A disaster can strike at any time, and blindside a business. These disasters can come in the form of anything from a tornado, a flood or a hurricane, to cyber thieves trying to breach your data, employ a virus to your network, or crash your servers. The best ways to deter these disasters from occurring is to implement a disaster recovery plan. This plan usually consists of a set of procedures that will recover and protect your businesses IT infrastructure in case of a disaster. As Geoffrey Wold stated it’s “a comprehensive statement of consistent actions to be taken before, during, and after a disaster.”
How to Implement a Plan
A lot of small and midsized businesses don’t believe that they actually have the funds, resources or ability to put together a disaster recovery plan in the first place. Even if you don’t have all the funds and time necessary to implement a full plan here are some of the essential items every SMB should at least have on hand to ensure your business will be able to stay afloat.

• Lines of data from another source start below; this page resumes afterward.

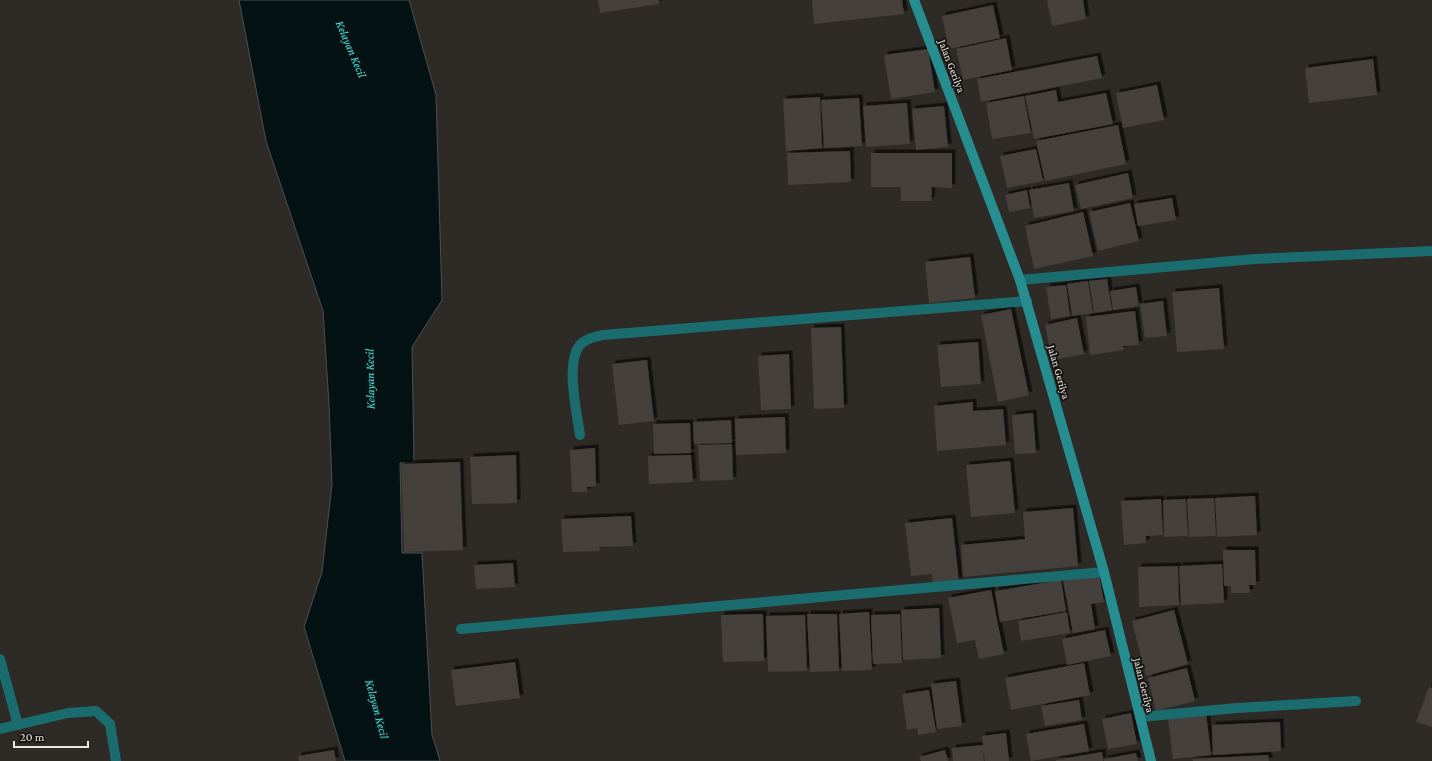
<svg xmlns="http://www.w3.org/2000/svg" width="1432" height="761" viewBox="0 0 1432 761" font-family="'Crimson Pro',serif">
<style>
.water{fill:#041213;stroke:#495251}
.building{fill:#44403a;filter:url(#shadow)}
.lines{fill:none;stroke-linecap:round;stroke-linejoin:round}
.street{stroke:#1b6c6f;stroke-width:10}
.secondary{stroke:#268d91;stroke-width:10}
.labels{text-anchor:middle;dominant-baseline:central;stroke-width:3.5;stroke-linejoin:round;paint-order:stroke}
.street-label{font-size:11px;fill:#eae7e3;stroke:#151310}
.water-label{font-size:12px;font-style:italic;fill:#33e7ee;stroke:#151310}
</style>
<defs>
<filter id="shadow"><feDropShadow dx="3.5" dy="-3.5" stdDeviation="0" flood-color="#0009"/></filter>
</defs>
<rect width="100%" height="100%" fill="#2e2a25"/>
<polygon class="water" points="239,0 409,0 436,95 442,300 412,347 414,462 400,463 402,553 422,553 432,735 440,761 345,761 304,627 322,572 332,484 329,404 323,311 266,141"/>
<g class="building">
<polygon points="598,0 659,0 659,4 600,13"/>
<polygon points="812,0 902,0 904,14 814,24"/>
<polygon points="1047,0 1083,0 1086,19 1052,26"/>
<polygon points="993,5 1000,38 949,49 942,16"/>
<polygon points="1006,38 1012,70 963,80 956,49"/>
<polygon points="928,49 935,92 891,99 884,55"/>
<polygon points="1097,56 1102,78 981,102 977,79"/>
<polygon points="1373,59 1377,95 1309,103 1305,68"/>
<polygon points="1157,85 1164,120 1123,128 1116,93"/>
<polygon points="1056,90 1058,102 1106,93 1113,124 1034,139 1025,96"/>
<polygon points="1024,96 1031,133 992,139 986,103"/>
<polygon points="820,97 822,148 786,151 783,99"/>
<polygon points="859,98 862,146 824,148 821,100"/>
<polygon points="907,103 910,144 866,147 863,106"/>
<polygon points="944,106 948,147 916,150 912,109"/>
<polygon points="1118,125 1126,164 1045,181 1036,141"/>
<polygon points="1036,149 1043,181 1007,188 1000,156"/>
<polygon points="850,151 851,182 788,185 787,153"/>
<polygon points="871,153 952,153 952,188 932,187 931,201 901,201 901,187 871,187"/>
<polygon points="1128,173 1133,198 1081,209 1075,185"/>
<polygon points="1069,183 1074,211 1034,218 1029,190"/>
<polygon points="1027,190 1030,208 1009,212 1005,195"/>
<polygon points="1172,198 1176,220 1138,226 1134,204"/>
<polygon points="1130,203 1139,241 1098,251 1089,212"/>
<polygon points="1083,212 1093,256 1034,269 1025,226"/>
<polygon points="970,257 975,298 929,303 925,262"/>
<polygon points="1107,279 1112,310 1094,313 1089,281"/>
<polygon points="1088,281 1093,313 1072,316 1067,284"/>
<polygon points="1066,285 1070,316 1051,319 1046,287"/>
<polygon points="1136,287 1139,306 1113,310 1110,291"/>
<polygon points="1219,288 1224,349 1177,352 1172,292"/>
<polygon points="1163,301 1167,336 1145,338 1140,304"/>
<polygon points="1011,309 1029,395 998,402 981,315"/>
<polygon points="1135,311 1139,345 1123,346 1124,350 1090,355 1086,317"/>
<polygon points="1077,318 1084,354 1052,360 1045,325"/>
<polygon points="841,327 844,408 814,409 811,328"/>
<polygon points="978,342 981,384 941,387 937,345"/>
<polygon points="789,354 791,409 761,410 758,356"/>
<polygon points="647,360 654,421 619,425 612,364"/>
<polygon points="973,402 973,411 1003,409 1006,445 937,451 934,406"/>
<polygon points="1033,413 1036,453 1015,454 1012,415"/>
<polygon points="785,417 786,453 736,455 735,419"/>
<polygon points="731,420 732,443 694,444 693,422"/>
<polygon points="690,423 691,453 654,454 653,424"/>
<polygon points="732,444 733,480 700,481 698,445"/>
<polygon points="595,448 596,486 587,487 587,492 572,492 570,450"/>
<polygon points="516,455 517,503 472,504 470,457"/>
<polygon points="691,455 693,482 649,484 648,456"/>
<polygon points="1010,461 1015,513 971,517 966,465"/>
<polygon points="460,462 463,550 404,552 401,464"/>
<polygon points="1255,496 1257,535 1217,537 1215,498"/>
<polygon points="1214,498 1216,536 1189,537 1187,499"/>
<polygon points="1161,499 1163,535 1146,536 1146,543 1124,545 1121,501"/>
<polygon points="1186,499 1188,536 1164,537 1163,500"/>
<polygon points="1073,508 1078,566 963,577 961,545 1025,539 1023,512"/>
<polygon points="631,516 633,546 599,547 600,551 563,552 561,519"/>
<polygon points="952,518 959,581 933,584 932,574 911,576 905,523"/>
<polygon points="1223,550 1255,550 1256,585 1249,585 1250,593 1231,593 1231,586 1224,586"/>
<polygon points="513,563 515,587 476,589 474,565"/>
<polygon points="1222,564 1224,603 1181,605 1179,566"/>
<polygon points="1178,566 1179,605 1139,607 1138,567"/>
<polygon points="1099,574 1104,602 1091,604 1095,629 1073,633 1063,581"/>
<polygon points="1061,580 1066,611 1000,622 995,591"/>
<polygon points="991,590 1004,654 979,659 975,640 957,643 948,598"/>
<polygon points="939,608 941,658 903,660 901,610"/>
<polygon points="1174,610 1188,664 1146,676 1132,621"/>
<polygon points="869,612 872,670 842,671 839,614"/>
<polygon points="1067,612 1070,633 1021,641 1018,621"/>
<polygon points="763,614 764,661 723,662 721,615"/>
<polygon points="807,614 837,614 839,671 810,672"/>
<polygon points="900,614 902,663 873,664 871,615"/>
<polygon points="805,615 807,671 768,672 766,616"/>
<polygon points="1105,630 1111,656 1067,665 1062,639"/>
<polygon points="515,662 520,698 456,706 451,670"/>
<polygon points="1084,663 1090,695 1011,710 1005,678"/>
<polygon points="1187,668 1195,701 1156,711 1148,678"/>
<polygon points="956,681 962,726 937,729 931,684"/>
<polygon points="1429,687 1432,688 1432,727 1416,722"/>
<polygon points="929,690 936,732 918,735 917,728 907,730 902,694"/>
<polygon points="1079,700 1082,720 1045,726 1041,706"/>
<polygon points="1131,713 1137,744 1108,749 1102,719"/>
<polygon points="1206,713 1211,755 1173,759 1168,718"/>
<polygon points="1280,722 1281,751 1213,755 1212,725"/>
<polygon points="1084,724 1089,751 1031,761 1026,734"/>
<polygon points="1006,733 1009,761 985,761 983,750 984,761 953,761 952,748 983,745 982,736"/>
<polygon points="334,750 336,761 299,761 298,756"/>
<polygon points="945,750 948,761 921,761 919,757"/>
<polygon points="1102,752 1103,761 1056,761 1056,760"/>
<polygon points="1136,753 1138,761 1104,761 1104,759"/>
<polygon points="1268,755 1269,761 1193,761 1192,759"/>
</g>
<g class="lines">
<g class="street">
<polyline points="1020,280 1254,259 1432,251"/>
<path d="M 580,435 C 577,413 565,363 580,345 C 586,338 595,337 603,335 L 1027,301"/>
<polyline points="461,629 1104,572"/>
<polyline points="0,659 18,725"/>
<polyline points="1140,717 1237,708 1356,701"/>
<polyline points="0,729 68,713 96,711 110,724 116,761"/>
</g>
<polyline class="secondary" points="914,0 1020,280 1104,572 1151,761"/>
</g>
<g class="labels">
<g class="street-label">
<text transform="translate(952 66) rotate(69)">Jalan Gerilya</text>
<text transform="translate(1059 372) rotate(74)">Jalan Gerilya</text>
<text transform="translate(1144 685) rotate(76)">Jalan Gerilya</text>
</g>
<g class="water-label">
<text transform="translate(351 49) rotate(67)">Kelayan Kecil</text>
<text transform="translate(370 379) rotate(-91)">Kelayan Kecil</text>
<text transform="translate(377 709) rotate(75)">Kelayan Kecil</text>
</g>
</g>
<path d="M14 741v6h74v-6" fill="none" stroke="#eae7e3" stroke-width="2"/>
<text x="20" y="741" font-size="12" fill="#eae7e3" stroke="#151310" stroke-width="3" paint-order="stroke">20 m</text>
</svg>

Items to consider to include in your plan are:
Internal contact information with your vendors
An alternate site location
When you first start to come up with the plan it’s important to define the key assets, what you are trying to protect and scenarios that you are trying to protect against. You also must determine how long your company can be down without some of these important assets, and how long it is going to take to get them back up and running, this is usually called your “Recovery Window”. Within every plan, roles should be assigned to members of the recovery team. These roles include a communication team who let employees and customers know that their systems are down, a recovery operations team, and a backup team responsible for employing recovery and backup solutions.
Next you should decide how and where you can access your backed up data. You may have an offsite location that has working systems, live communication and working hardware. However these sites can be difficult to obtain and an easier solution with not as great of benefits is to have users connect to a VPN from home computers. Finally, probably the most important aspect of your plan is to Test, Test, Test, your recovery plan. You do not want to have a disaster strike, have your disaster plan ready, but be unable to launch it because you might have missed a step, someone is unprepared, or there is confusion about certain roles and communication. There are always going to be questions arising when going through with a disaster recovery plan, but the best way to minimize these questions in to test the plan.